* **Instructions for the task**
Find every line in the records below that contains the string "depth", treating uppercase and lowercase as different, and copy each of those lines.

====

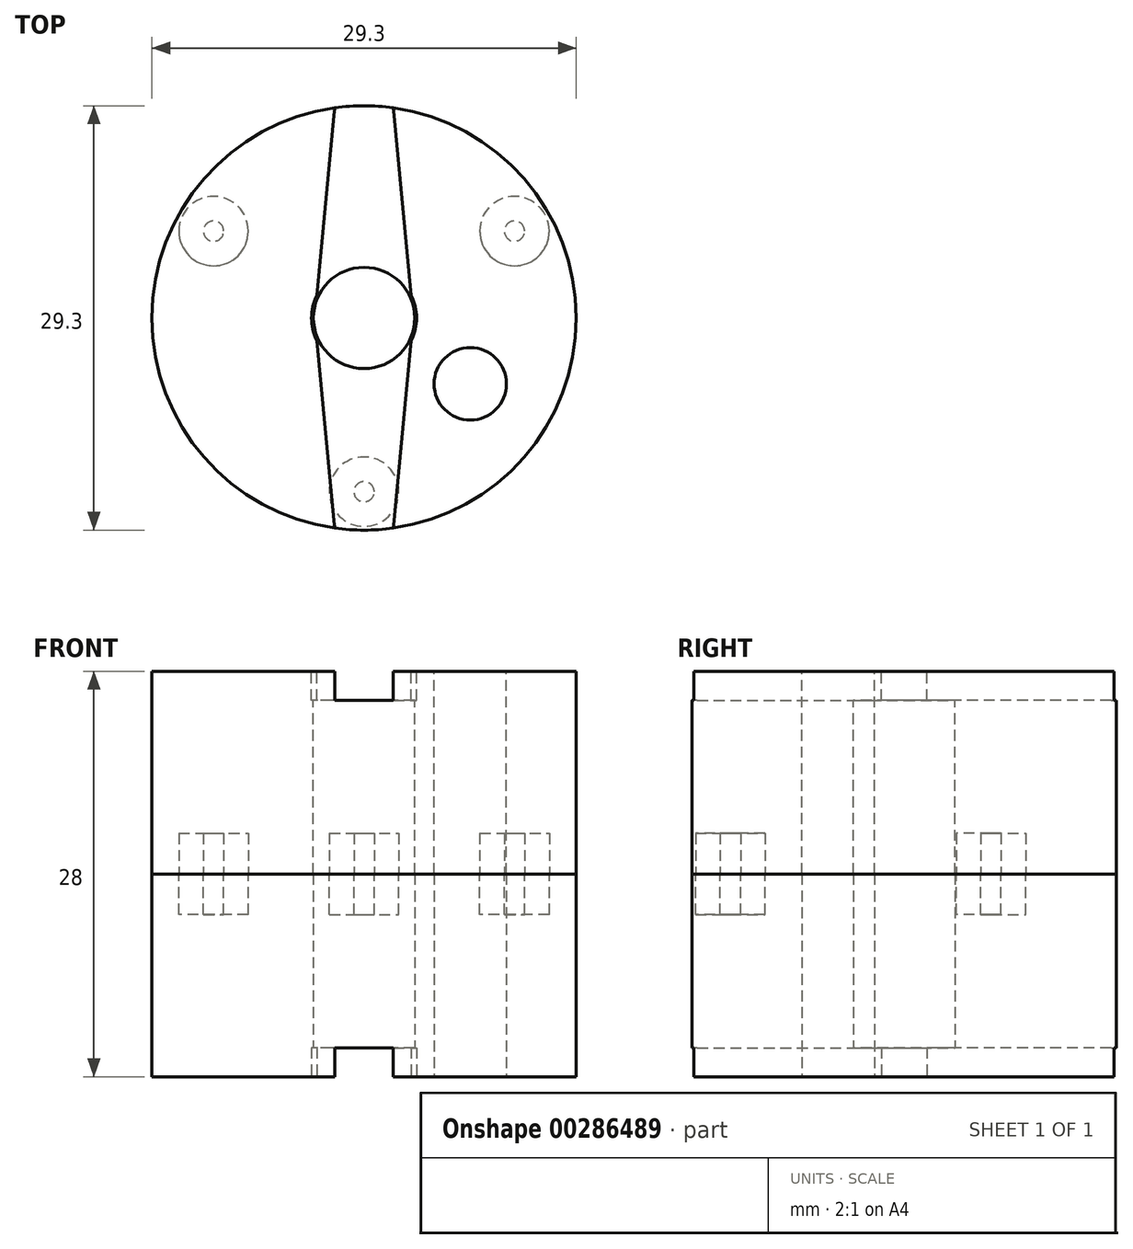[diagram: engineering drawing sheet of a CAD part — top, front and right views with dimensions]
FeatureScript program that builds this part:
annotation { "Feature Type Name" : "Feature", "Feature Type Description" : "" }
export const myFeature = defineFeature(function(context is Context, id is Id, definition is map)
    precondition{}
    {
        {
            var Q0;
            Q0=qCreatedBy(makeId("Top.planeOp"),FACE);
            var sketch = newSketch(context, id + "F0", { "sketchPlane" : qUnion([Q0])});
            skCircle(sketch, "E0", {"center": v(0, 0) * mm, "radius": 14.65 * mm});
            skSolve(sketch);
        }
        {
            var Q0;
            Q0 = qSketchRegion(id + "F0", true);
            extrude(context, id + "F1", {"entities" : qUnion([Q0]), "depth" : 14 * mm, "offsetDistance" : 25 * mm});
        }
        {
            var Q0;
            Q0=makeQuery(id+"F1.opExtrude","CAP_FACE",FACE,{"disambiguationData":[OSD([sQuery(id+"F0.wireOp",EDGE,"E0")])],"isStart":true});
            var sketch = newSketch(context, id + "F2", { "sketchPlane" : qUnion([Q0])});
            skCircle(sketch, "E1", {"center": v(0, 12) * mm, "radius": 2.4 * mm});
            skCircle(sketch, "E2", {"center": v(0, 12) * mm, "radius": 0.7 * mm});
            skCircle(sketch, "E3.1.0", {"center": v(-10.4, -6) * mm, "radius": 2.4 * mm});
            skCircle(sketch, "E3.1.1", {"center": v(-10.4, -6) * mm, "radius": 0.7 * mm});
            skCircle(sketch, "E3.2.0", {"center": v(10.4, -6) * mm, "radius": 2.4 * mm});
            skCircle(sketch, "E3.2.1", {"center": v(10.4, -6) * mm, "radius": 0.7 * mm});
            skPoint(sketch, "E3.center", {"position": v(0, 0) * mm});
            skLineSegment(sketch, "E4", {"start": v(-10.4, -8.4) * mm, "end": v(10.4, -8.4) * mm, "construction": true});
            skSolve(sketch);
        }
        {
            var Q0;
            Q0 = qSketchRegion(id + "F2", true);
            extrude(context, id + "F3", {"entities" : qUnion([Q0]), "operationType" : NewBodyOperationType.ADD, "depth" : 2.8 * mm, "offsetDistance" : 25 * mm});
        }
        {
            var Q0;
            Q0=makeQuery(id+"F1.opExtrude","CAP_FACE",FACE,{"disambiguationData":[OSD([sQuery(id+"F0.wireOp",EDGE,"E0")])],"isStart":false});
            var sketch = newSketch(context, id + "F4", { "sketchPlane" : qUnion([Q0])});
            skCircle(sketch, "E5", {"center": v(0, 0) * mm, "radius": 3.5 * mm});
            skCircle(sketch, "E6", {"center": v(7.34, -4.55) * mm, "radius": 2.5 * mm});
            skSolve(sketch);
        }
        {
            var Q0;
            Q0 = qSketchRegion(id + "F4", true);
            extrude(context, id + "F5", {"entities" : qUnion([Q0]), "operationType" : NewBodyOperationType.REMOVE, "oppositeDirection" : true, "depth" : 25 * mm, "offsetDistance" : 25 * mm});
        }
        {
            var Q0;
            Q0=makeQuery(id+"F1.opExtrude","CAP_FACE",FACE,{"disambiguationData":[OSD([sQuery(id+"F0.wireOp",EDGE,"E0")])],"isStart":false});
            var sketch = newSketch(context, id + "F6", { "sketchPlane" : qUnion([Q0])});
            skCircle(sketch, "E7", {"center": v(0, 0) * mm, "radius": 3.62 * mm});
            skCircle(sketch, "E8", {"center": v(0, 14.1) * mm, "radius": 2.05 * mm});
            skCircle(sketch, "E9.MirrorC", {"center": v(0, -14.1) * mm, "radius": 2.05 * mm});
            skLineSegment(sketch, "E10", {"start": v(-2.04, 14.3) * mm, "end": v(-3.3, 1.15) * mm});
            skLineSegment(sketch, "E11.MirrorCS", {"start": v(2.04, 14.3) * mm, "end": v(3.3, 1.15) * mm});
            skLineSegment(sketch, "E12.MirrorCS", {"start": v(-2.04, -14.3) * mm, "end": v(-3.3, -1.15) * mm});
            skLineSegment(sketch, "E13.MirrorCS", {"start": v(2.04, -14.3) * mm, "end": v(3.3, -1.15) * mm});
            skSolve(sketch);
        }
        {
            var Q0;
            Q0 = qSketchRegion(id + "F6", true);
            extrude(context, id + "F7", {"entities" : qUnion([Q0]), "operationType" : NewBodyOperationType.REMOVE, "oppositeDirection" : true, "depth" : 2 * mm, "offsetDistance" : 25 * mm});
        }
        {
            var Q0;
            Q0=makeQuery(id+"F1.opExtrude","SWEPT_BODY",BODY,{"disambiguationData":[OSD([sQuery(id+"F0.wireOp",EDGE,"E0")])]});
            var Q1;
            Q1=qCreatedBy(makeId("Top.planeOp"),FACE);
            mirror(context, id + "F8", {"entities" : qUnion([Q0]), "mirrorPlane" : qUnion([Q1])});
        }
    });
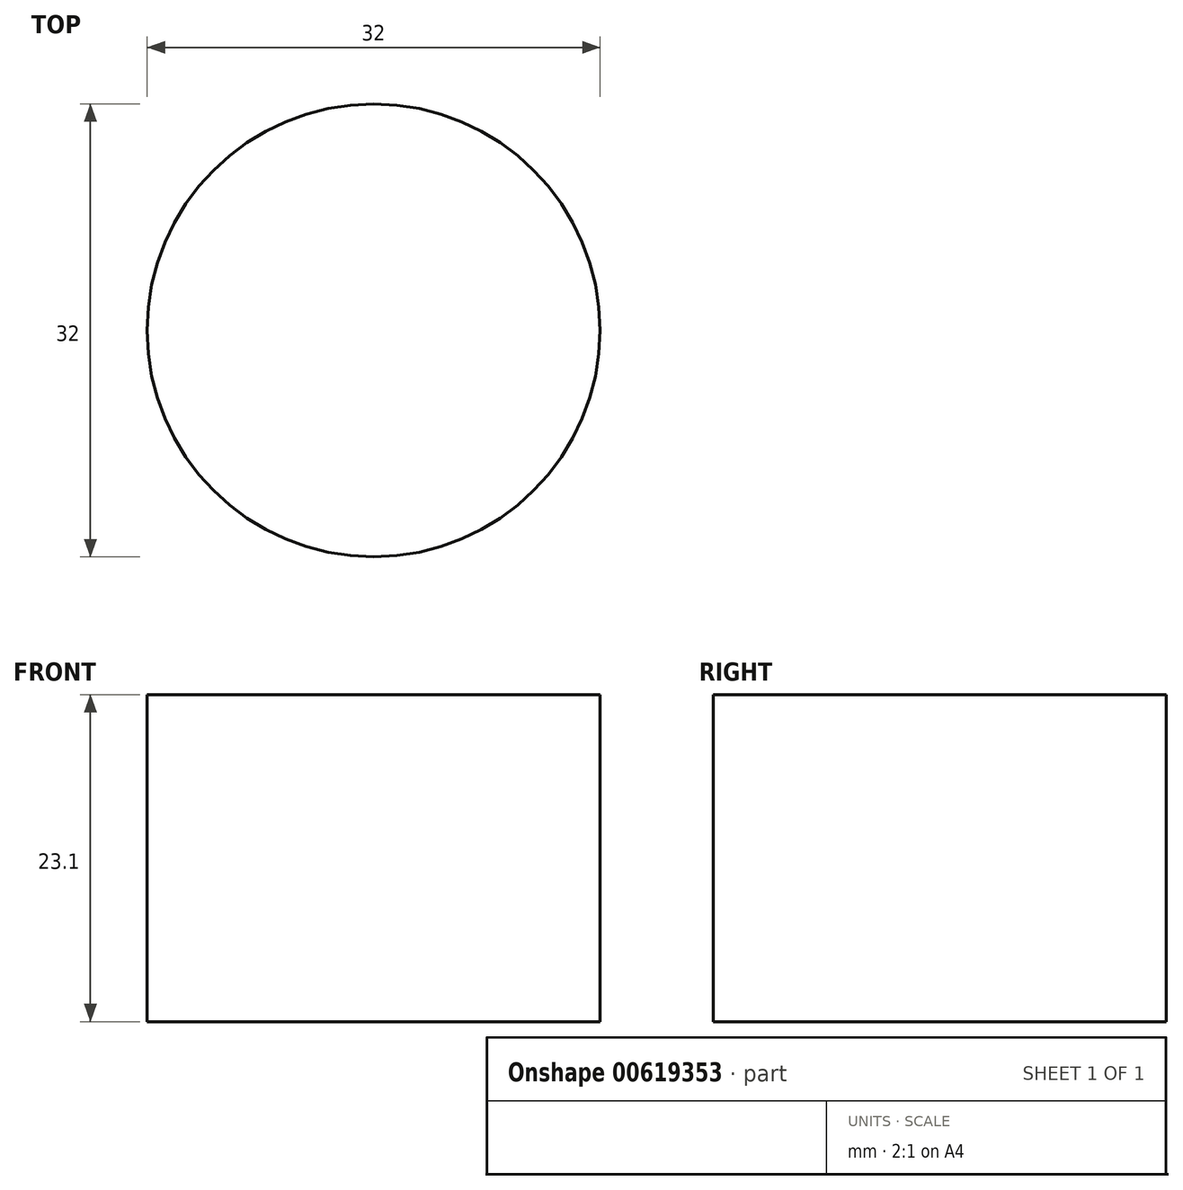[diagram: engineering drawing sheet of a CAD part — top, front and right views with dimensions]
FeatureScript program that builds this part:
annotation { "Feature Type Name" : "Feature", "Feature Type Description" : "" }
export const myFeature = defineFeature(function(context is Context, id is Id, definition is map)
    precondition{}
    {
        {
            var Q0;
            Q0=qCreatedBy(makeId("Top.planeOp"),FACE);
            var sketch = newSketch(context, id + "F0", { "sketchPlane" : qUnion([Q0])});
            skCircle(sketch, "E0", {"center": v(0, 0) * mm, "radius": 16 * mm});
            skSolve(sketch);
        }
        {
            var Q0;
            Q0=makeQuery(id+"F0.imprint","IMPRINT",FACE,{"disambiguationData":[TD([[makeQuery(id+"F0.imprint","IMPRINT",EDGE,{"derivedFrom":sQuery(id+"F0.wireOp",EDGE,"E0")}),1.0]])]});
            extrude(context, id + "F1", {"entities" : qUnion([Q0]), "oppositeDirection" : true, "depth" : 23.1 * mm, "offsetDistance" : 25 * mm});
        }
    });
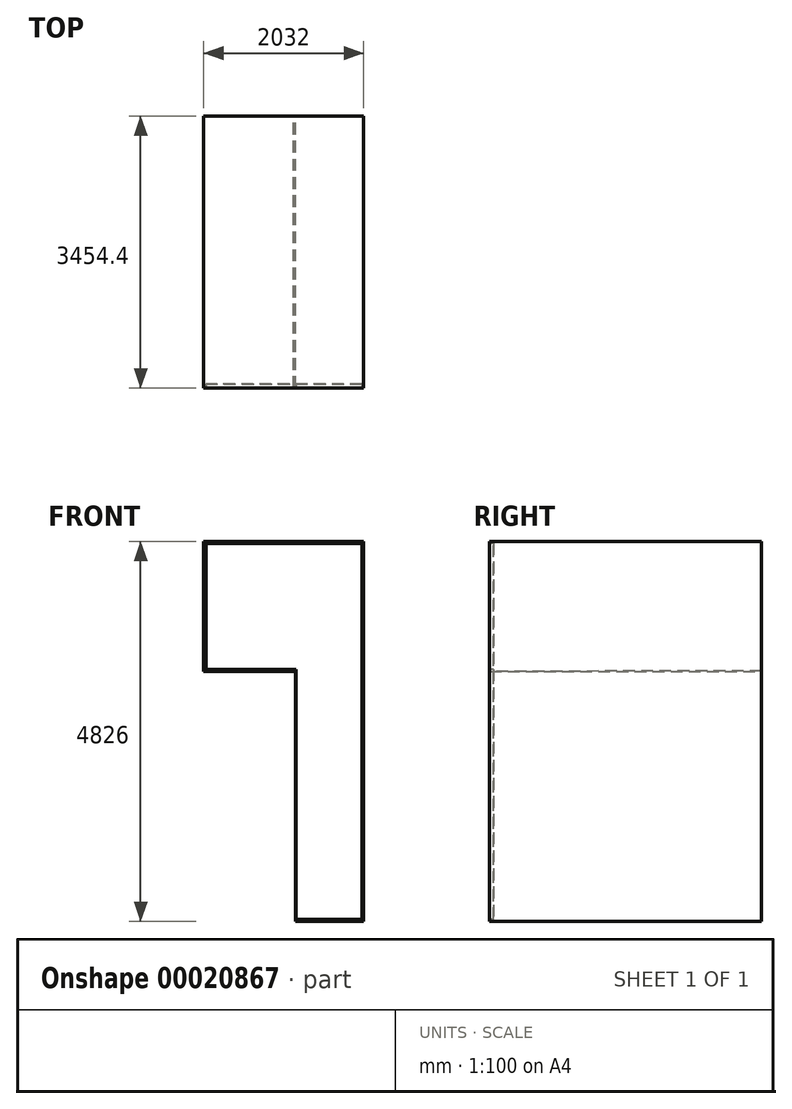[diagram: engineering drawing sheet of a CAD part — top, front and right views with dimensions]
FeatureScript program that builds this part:
annotation { "Feature Type Name" : "Feature", "Feature Type Description" : "" }
export const myFeature = defineFeature(function(context is Context, id is Id, definition is map)
    precondition{}
    {
        {
            var Q0;
            Q0=qCreatedBy(makeId("Front.planeOp"),FACE);
            var sketch = newSketch(context, id + "F0", { "sketchPlane" : qUnion([Q0])});
            skLineSegment(sketch, "E0", {"start": v(-60.38, 1641.44) * mm, "end": v(1971.62, 1641.44) * mm});
            skLineSegment(sketch, "E1", {"start": v(1971.62, 1641.44) * mm, "end": v(1971.62, -9.56) * mm});
            skLineSegment(sketch, "E2", {"start": v(1082.62, -9.56) * mm, "end": v(-60.38, -9.56) * mm});
            skLineSegment(sketch, "E3", {"start": v(-60.38, -9.56) * mm, "end": v(-60.38, 1641.44) * mm});
            skLineSegment(sketch, "E4", {"start": v(1971.62, -9.56) * mm, "end": v(1971.62, -3184.56) * mm});
            skLineSegment(sketch, "E5", {"start": v(1971.62, -3184.56) * mm, "end": v(1082.62, -3184.56) * mm});
            skLineSegment(sketch, "E6", {"start": v(1082.62, -3184.56) * mm, "end": v(1082.62, -9.56) * mm});
            skSolve(sketch);
        }
        {
            var Q0;
            Q0=makeQuery(id+"F0.imprint","IMPRINT",FACE,{"disambiguationData":[TD([[makeQuery(id+"F0.imprint","IMPRINT",EDGE,{"derivedFrom":sQuery(id+"F0.wireOp",EDGE,"E0")}),-1.0]])]});
            extrude(context, id + "F1", {"entities" : qUnion([Q0]), "depth" : 3454.4 * mm});
        }
        {
            var Q0;
            Q0=makeQuery(id+"F1.opExtrude","CAP_FACE",FACE,{"disambiguationData":[OSD([sQuery(id+"F0.wireOp",EDGE,"E0"),sQuery(id+"F0.wireOp",EDGE,"E1"),sQuery(id+"F0.wireOp",EDGE,"E2"),sQuery(id+"F0.wireOp",EDGE,"E3"),sQuery(id+"F0.wireOp",EDGE,"E4"),sQuery(id+"F0.wireOp",EDGE,"E5"),sQuery(id+"F0.wireOp",EDGE,"E6")])],"isStart":false});
            var sketch = newSketch(context, id + "F2", { "sketchPlane" : qUnion([Q0])});
            skLineSegment(sketch, "E7", {"start": v(-34.8, 1617.44) * mm, "end": v(-34.8, 18.69) * mm});
            skLineSegment(sketch, "E8", {"start": v(-34.8, 18.69) * mm, "end": v(1109.15, 18.69) * mm});
            skLineSegment(sketch, "E9", {"start": v(1109.15, 18.69) * mm, "end": v(1109.15, -3158.27) * mm});
            skLineSegment(sketch, "E10", {"start": v(1109.15, -3158.27) * mm, "end": v(1946.81, -3158.27) * mm});
            skLineSegment(sketch, "E11", {"start": v(1946.81, -3158.27) * mm, "end": v(1946.81, 1616.8) * mm});
            skLineSegment(sketch, "E12", {"start": v(1946.81, 1616.8) * mm, "end": v(-34.8, 1617.44) * mm});
            skSolve(sketch);
        }
        {
            var Q0;
            Q0=makeQuery(id+"F2.imprint","IMPRINT",FACE,{"disambiguationData":[TD([[makeQuery(id+"F2.imprint","IMPRINT",EDGE,{"derivedFrom":sQuery(id+"F2.wireOp",EDGE,"E7")}),1.0]])]});
            var Q1;
            Q1 = qConstructionFilter(qBodyType(qCreatedBy(id + "F2" ,EDGE), BodyType.WIRE), ConstructionObject.NO);
            extrude(context, id + "F3", {"entities" : qUnion([Q0]), "operationType" : NewBodyOperationType.REMOVE, "surfaceEntities" : qUnion([Q1]), "oppositeDirection" : true, "depth" : 50.8 * mm});
        }
        {
            var Q0;
            Q0=makeQuery(id+"F1.opExtrude","SWEPT_FACE",FACE,{"disambiguationData":[OSD([sQuery(id+"F0.wireOp",EDGE,"E6")])]});
            var sketch = newSketch(context, id + "F4", { "sketchPlane" : qUnion([Q0])});
            skLineSegment(sketch, "E13", {"start": v(3454.4, -3184.56) * mm, "end": v(0, -3184.56) * mm});
            skLineSegment(sketch, "E14", {"start": v(0, -3184.56) * mm, "end": v(0, 0) * mm});
            skLineSegment(sketch, "E15", {"start": v(0, 0) * mm, "end": v(3454.4, -9.56) * mm});
            skLineSegment(sketch, "E16", {"start": v(3454.4, -9.56) * mm, "end": v(3454.4, -3184.56) * mm});
            skSolve(sketch);
        }
        {
            var Q0;
            Q0 = qSketchRegion(id + "F4", true);
            extrude(context, id + "F5", {"entities" : qUnion([Q0]), "operationType" : NewBodyOperationType.REMOVE, "oppositeDirection" : true, "depth" : 25.4 * mm});
        }
    });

====

* **Full response**
            extrude(context, id + "F1", {"entities" : qUnion([Q0]), "depth" : 14 * mm, "offsetDistance" : 25 * mm});
            extrude(context, id + "F3", {"entities" : qUnion([Q0]), "operationType" : NewBodyOperationType.ADD, "depth" : 2.8 * mm, "offsetDistance" : 25 * mm});
            extrude(context, id + "F5", {"entities" : qUnion([Q0]), "operationType" : NewBodyOperationType.REMOVE, "oppositeDirection" : true, "depth" : 25 * mm, "offsetDistance" : 25 * mm});
            extrude(context, id + "F7", {"entities" : qUnion([Q0]), "operationType" : NewBodyOperationType.REMOVE, "oppositeDirection" : true, "depth" : 2 * mm, "offsetDistance" : 25 * mm});
            extrude(context, id + "F1", {"entities" : qUnion([Q0]), "oppositeDirection" : true, "depth" : 23.1 * mm, "offsetDistance" : 25 * mm});
            extrude(context, id + "F1", {"entities" : qUnion([Q0]), "depth" : 3454.4 * mm});
            extrude(context, id + "F3", {"entities" : qUnion([Q0]), "operationType" : NewBodyOperationType.REMOVE, "surfaceEntities" : qUnion([Q1]), "oppositeDirection" : true, "depth" : 50.8 * mm});
            extrude(context, id + "F5", {"entities" : qUnion([Q0]), "operationType" : NewBodyOperationType.REMOVE, "oppositeDirection" : true, "depth" : 25.4 * mm});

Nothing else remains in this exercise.